- TASK TO COMPLETE -
In the records that follow, the lines from the one containing "micrograph exhibits no" to the one containing "cancer stained for", inclusive, are to be given again exactly.

--- START ---

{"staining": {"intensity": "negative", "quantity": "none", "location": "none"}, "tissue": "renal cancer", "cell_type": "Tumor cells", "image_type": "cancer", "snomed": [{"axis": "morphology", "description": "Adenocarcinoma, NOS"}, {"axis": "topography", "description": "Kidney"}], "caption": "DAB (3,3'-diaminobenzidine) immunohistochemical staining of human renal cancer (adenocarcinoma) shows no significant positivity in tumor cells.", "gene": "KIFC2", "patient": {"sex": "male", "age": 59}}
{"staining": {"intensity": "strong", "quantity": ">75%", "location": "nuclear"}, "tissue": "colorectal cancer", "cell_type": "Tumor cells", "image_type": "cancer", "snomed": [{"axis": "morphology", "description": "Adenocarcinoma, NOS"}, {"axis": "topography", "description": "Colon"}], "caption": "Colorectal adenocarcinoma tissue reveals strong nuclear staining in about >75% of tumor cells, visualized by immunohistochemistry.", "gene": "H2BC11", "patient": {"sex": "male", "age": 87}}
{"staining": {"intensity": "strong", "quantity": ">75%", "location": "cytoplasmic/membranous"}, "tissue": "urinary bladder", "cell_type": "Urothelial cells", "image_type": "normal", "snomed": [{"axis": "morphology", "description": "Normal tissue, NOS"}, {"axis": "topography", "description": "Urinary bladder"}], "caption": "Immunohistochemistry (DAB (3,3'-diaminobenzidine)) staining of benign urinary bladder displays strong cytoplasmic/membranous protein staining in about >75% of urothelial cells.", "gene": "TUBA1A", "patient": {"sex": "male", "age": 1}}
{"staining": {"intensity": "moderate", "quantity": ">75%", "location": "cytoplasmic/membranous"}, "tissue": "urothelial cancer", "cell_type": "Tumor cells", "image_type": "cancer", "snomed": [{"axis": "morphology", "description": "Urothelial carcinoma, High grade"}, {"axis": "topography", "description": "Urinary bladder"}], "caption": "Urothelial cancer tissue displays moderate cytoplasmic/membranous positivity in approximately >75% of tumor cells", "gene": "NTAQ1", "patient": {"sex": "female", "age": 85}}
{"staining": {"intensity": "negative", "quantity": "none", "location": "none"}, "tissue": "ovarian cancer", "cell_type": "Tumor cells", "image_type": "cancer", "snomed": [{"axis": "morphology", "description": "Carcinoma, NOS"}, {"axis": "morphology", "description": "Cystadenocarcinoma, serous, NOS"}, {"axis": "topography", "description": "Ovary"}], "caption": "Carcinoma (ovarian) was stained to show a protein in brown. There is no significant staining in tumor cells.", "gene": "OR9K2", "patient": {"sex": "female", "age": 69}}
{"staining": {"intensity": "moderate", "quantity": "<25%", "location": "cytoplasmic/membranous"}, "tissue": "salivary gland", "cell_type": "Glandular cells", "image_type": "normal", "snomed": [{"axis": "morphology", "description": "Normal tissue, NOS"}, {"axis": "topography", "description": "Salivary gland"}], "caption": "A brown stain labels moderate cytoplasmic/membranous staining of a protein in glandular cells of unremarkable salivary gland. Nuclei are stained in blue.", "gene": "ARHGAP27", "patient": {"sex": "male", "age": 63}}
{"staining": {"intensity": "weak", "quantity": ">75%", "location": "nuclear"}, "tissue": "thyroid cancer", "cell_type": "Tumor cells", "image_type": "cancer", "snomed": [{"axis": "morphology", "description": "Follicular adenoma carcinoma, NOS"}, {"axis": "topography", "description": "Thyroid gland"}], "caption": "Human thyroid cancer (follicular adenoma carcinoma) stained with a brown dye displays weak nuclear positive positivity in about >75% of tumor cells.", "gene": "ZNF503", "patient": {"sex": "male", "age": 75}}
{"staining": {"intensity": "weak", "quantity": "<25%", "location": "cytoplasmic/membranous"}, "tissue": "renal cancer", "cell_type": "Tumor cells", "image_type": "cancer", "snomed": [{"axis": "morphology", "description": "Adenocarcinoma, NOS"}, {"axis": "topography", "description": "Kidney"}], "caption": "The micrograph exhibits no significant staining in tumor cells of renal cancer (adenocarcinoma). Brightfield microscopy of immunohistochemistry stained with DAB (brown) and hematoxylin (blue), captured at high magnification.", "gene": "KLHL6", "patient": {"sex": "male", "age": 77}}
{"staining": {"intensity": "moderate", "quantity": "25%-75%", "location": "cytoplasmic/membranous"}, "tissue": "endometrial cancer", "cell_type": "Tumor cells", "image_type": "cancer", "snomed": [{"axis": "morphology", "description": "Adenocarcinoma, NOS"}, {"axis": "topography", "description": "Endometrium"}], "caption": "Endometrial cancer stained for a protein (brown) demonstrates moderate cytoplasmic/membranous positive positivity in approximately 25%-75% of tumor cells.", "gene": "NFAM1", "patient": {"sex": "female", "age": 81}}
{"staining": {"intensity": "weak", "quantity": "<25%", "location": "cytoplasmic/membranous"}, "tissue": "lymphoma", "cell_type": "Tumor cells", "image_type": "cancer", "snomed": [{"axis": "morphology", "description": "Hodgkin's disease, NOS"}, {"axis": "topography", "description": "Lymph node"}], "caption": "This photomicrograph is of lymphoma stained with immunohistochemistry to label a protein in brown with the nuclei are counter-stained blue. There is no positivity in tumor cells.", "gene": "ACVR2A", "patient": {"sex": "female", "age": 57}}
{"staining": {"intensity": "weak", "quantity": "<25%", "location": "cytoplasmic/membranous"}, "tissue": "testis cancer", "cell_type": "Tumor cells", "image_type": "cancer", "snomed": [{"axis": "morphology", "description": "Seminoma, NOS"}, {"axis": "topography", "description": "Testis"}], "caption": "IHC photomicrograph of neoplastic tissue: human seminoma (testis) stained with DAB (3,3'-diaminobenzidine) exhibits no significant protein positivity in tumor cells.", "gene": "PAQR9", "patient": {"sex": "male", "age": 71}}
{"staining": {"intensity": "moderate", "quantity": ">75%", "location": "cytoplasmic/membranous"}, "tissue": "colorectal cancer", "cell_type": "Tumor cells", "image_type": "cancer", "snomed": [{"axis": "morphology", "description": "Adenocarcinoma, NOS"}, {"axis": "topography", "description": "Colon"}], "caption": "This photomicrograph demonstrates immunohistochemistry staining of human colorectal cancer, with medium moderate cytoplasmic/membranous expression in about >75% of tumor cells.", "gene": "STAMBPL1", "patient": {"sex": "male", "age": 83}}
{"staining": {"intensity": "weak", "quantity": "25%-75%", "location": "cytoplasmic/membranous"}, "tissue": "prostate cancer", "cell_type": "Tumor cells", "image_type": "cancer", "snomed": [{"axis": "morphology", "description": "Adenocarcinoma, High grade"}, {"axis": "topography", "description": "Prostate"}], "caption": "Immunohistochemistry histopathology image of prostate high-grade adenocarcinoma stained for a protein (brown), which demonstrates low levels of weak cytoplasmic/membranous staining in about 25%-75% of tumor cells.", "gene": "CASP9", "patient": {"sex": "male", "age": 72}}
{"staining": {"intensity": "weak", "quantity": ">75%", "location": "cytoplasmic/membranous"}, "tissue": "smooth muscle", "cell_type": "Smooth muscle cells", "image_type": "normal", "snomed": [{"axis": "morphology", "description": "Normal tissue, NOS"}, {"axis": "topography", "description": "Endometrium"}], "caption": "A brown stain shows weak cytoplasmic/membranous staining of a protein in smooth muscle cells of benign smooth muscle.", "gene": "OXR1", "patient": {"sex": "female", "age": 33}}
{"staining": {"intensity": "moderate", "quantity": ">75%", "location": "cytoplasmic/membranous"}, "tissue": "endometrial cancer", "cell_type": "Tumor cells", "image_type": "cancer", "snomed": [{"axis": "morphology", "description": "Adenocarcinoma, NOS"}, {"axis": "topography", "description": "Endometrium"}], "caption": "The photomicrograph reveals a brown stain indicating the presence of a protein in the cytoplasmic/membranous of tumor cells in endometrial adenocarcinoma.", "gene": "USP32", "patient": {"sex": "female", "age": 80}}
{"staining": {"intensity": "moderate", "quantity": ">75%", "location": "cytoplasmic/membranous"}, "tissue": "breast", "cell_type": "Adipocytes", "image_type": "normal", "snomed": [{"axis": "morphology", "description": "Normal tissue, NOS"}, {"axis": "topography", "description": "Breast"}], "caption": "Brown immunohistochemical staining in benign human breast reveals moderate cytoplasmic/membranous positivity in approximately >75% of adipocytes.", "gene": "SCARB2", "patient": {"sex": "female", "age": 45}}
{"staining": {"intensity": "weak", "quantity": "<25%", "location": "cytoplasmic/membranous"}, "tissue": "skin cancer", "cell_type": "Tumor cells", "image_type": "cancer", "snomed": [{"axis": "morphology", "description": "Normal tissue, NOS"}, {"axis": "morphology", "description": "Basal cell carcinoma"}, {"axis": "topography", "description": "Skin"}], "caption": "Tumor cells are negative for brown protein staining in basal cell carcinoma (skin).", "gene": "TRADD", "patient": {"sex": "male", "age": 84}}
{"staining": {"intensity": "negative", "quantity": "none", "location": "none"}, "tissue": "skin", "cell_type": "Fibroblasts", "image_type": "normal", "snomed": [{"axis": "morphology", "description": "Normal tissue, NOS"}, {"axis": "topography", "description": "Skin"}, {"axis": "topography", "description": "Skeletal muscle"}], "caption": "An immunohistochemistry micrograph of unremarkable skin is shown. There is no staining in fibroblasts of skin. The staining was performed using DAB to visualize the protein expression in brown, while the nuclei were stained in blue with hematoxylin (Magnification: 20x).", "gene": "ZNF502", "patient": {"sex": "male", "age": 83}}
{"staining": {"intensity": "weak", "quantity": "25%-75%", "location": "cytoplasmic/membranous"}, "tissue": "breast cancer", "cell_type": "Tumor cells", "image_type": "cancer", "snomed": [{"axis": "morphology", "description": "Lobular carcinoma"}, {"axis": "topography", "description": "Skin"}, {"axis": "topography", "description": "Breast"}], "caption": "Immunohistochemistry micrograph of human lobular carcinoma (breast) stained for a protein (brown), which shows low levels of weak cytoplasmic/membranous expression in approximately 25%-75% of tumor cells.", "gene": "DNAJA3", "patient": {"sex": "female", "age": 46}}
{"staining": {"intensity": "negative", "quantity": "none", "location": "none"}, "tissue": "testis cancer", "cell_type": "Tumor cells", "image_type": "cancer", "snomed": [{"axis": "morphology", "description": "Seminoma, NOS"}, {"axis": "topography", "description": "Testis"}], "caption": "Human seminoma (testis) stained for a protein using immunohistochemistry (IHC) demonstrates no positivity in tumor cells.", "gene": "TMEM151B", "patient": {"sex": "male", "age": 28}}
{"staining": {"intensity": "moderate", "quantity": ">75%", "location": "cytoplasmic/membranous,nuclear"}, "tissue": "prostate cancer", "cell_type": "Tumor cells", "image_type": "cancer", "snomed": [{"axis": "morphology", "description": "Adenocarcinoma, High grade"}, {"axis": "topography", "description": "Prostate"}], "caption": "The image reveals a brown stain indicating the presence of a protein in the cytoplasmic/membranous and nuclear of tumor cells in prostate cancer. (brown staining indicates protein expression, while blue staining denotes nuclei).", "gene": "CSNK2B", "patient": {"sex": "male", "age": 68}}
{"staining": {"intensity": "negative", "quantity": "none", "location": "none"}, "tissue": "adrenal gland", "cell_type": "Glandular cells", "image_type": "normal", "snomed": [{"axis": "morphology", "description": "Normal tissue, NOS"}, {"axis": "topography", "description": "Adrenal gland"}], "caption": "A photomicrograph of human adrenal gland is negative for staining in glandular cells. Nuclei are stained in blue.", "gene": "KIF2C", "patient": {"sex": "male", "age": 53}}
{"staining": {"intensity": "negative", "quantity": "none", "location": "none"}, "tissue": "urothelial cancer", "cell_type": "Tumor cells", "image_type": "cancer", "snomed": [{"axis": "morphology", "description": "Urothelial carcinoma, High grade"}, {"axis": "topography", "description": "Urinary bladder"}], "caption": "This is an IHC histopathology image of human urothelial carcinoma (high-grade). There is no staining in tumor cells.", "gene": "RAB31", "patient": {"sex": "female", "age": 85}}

--- END ---

- EXERCISE ANSWER -
{"staining": {"intensity": "weak", "quantity": "<25%", "location": "cytoplasmic/membranous"}, "tissue": "renal cancer", "cell_type": "Tumor cells", "image_type": "cancer", "snomed": [{"axis": "morphology", "description": "Adenocarcinoma, NOS"}, {"axis": "topography", "description": "Kidney"}], "caption": "The micrograph exhibits no significant staining in tumor cells of renal cancer (adenocarcinoma). Brightfield microscopy of immunohistochemistry stained with DAB (brown) and hematoxylin (blue), captured at high magnification.", "gene": "KLHL6", "patient": {"sex": "male", "age": 77}}
{"staining": {"intensity": "moderate", "quantity": "25%-75%", "location": "cytoplasmic/membranous"}, "tissue": "endometrial cancer", "cell_type": "Tumor cells", "image_type": "cancer", "snomed": [{"axis": "morphology", "description": "Adenocarcinoma, NOS"}, {"axis": "topography", "description": "Endometrium"}], "caption": "Endometrial cancer stained for a protein (brown) demonstrates moderate cytoplasmic/membranous positive positivity in approximately 25%-75% of tumor cells.", "gene": "NFAM1", "patient": {"sex": "female", "age": 81}}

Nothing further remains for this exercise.